◆ **DIRECTIONS FOR THIS TASK**:
Starting with the line that contains "Add topontiki.gr on Google", copy every line through the end of the data below, exactly and with nothing added.
★ ★ ★ ★ ★ ★ ★
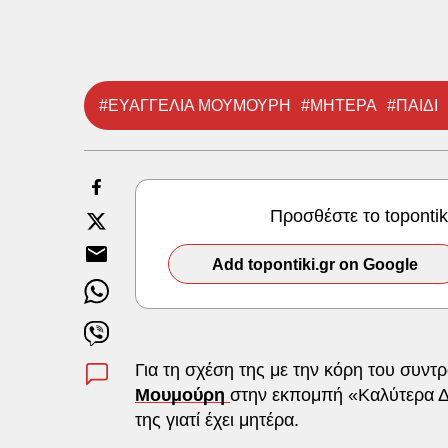
#ΕΥΑΓΓΕΛΙΑ ΜΟΥΜΟΥΡΗ
#ΜΗΤΕΡΑ
#ΠΑΙΔΙ
Προσθέστε το toponti
Add topontiki.gr on Google
Για τη σχέση της με την κόρη του συντ
Μουμούρη
στην εκπομπή «Καλύτερα Δε 
της γιατί έχει μητέρα.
★ ★ ★ ★ ★ ★ ★
◆ **RESULT**:
Add topontiki.gr on Google
Για τη σχέση της με την κόρη του συντ
Μουμούρη
στην εκπομπή «Καλύτερα Δε 
της γιατί έχει μητέρα.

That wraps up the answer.